You’re at work going through a quiet day when all of a sudden you get a call from a family member who tells you that the police are looking for you. Officers later show up at your workplace, asking for you. Even the vice president of the company is wondering why police are looking for you.

The problem for the police is that they have the wrong person. You haven’t done anything remotely criminal. But the bigger problems are the ones you face when you’re arrested anyway and charged with crimes you did not commit.

Think this scenario only plays out on TV? The Dallas ABC station recently reported on a half-dozen such cases that were investigated by the police department’s internal affairs unit. There are, of course, many other cases in which the wrong person is arrested and internal affairs does not look into the matter. 

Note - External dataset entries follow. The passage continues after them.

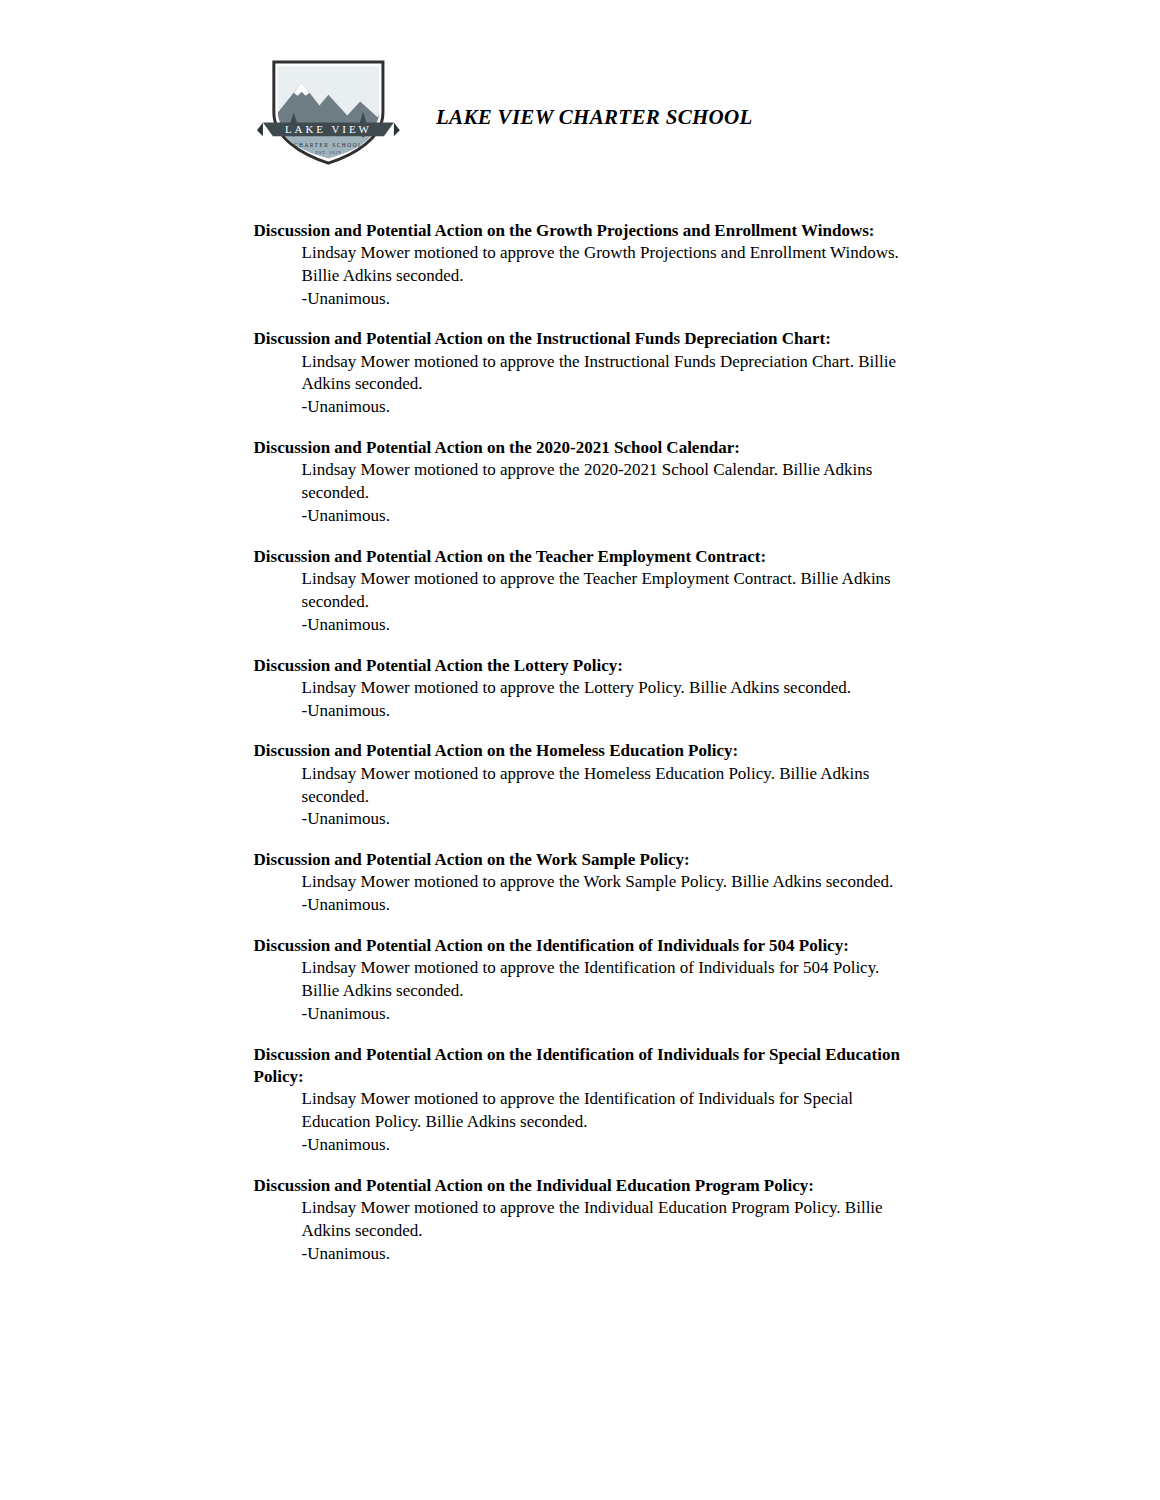LAKE VIEW CHARTER SCHOOL EST. 2019
LAKE VIEW CHARTER SCHOOL
Discussion and Potential Action on the Growth Projections and Enrollment Windows:
Lindsay Mower motioned to approve the Growth Projections and Enrollment Windows. Billie Adkins seconded.
-Unanimous.
Discussion and Potential Action on the Instructional Funds Depreciation Chart:
Lindsay Mower motioned to approve the Instructional Funds Depreciation Chart. Billie Adkins seconded.
-Unanimous.
Discussion and Potential Action on the 2020-2021 School Calendar:
Lindsay Mower motioned to approve the 2020-2021 School Calendar. Billie Adkins seconded.
-Unanimous.
Discussion and Potential Action on the Teacher Employment Contract:
Lindsay Mower motioned to approve the Teacher Employment Contract. Billie Adkins seconded.
-Unanimous.
Discussion and Potential Action the Lottery Policy:
Lindsay Mower motioned to approve the Lottery Policy. Billie Adkins seconded.
-Unanimous.
Discussion and Potential Action on the Homeless Education Policy:
Lindsay Mower motioned to approve the Homeless Education Policy. Billie Adkins seconded.
-Unanimous.
Discussion and Potential Action on the Work Sample Policy:
Lindsay Mower motioned to approve the Work Sample Policy. Billie Adkins seconded.
-Unanimous.
Discussion and Potential Action on the Identification of Individuals for 504 Policy:
Lindsay Mower motioned to approve the Identification of Individuals for 504 Policy. Billie Adkins seconded.
-Unanimous.
Discussion and Potential Action on the Identification of Individuals for Special Education Policy:
Lindsay Mower motioned to approve the Identification of Individuals for Special Education Policy. Billie Adkins seconded.
-Unanimous.
Discussion and Potential Action on the Individual Education Program Policy:
Lindsay Mower motioned to approve the Individual Education Program Policy. Billie Adkins seconded.
-Unanimous.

The scenario described to open this blog post in fact happened to a Dallas woman. Officers went to her home, her job and then arrested her for assault in a domestic violence matter when she turned herself in at the police station.

The station reports that the detective on the case might have known the woman arrested was the wrong person, but he filed charges against her anyway. The real suspect has a “similar name,” according to a police document, “but is more than 20 years” younger.

In a similar case, police were looking for a woman who had allegedly made threatening phone calls to a day care center. Police files indicated that the suspect was thin and black. But officers arrested instead a “heavy-set black female,” according to the TV station’s report.

The woman arrested and the woman being sought did not even share a birthdate.

Anyone who faces criminal charges for something they did not do wants to be cleared as soon as possible, which is why they typically seek out the assistance of an experienced criminal defense attorney.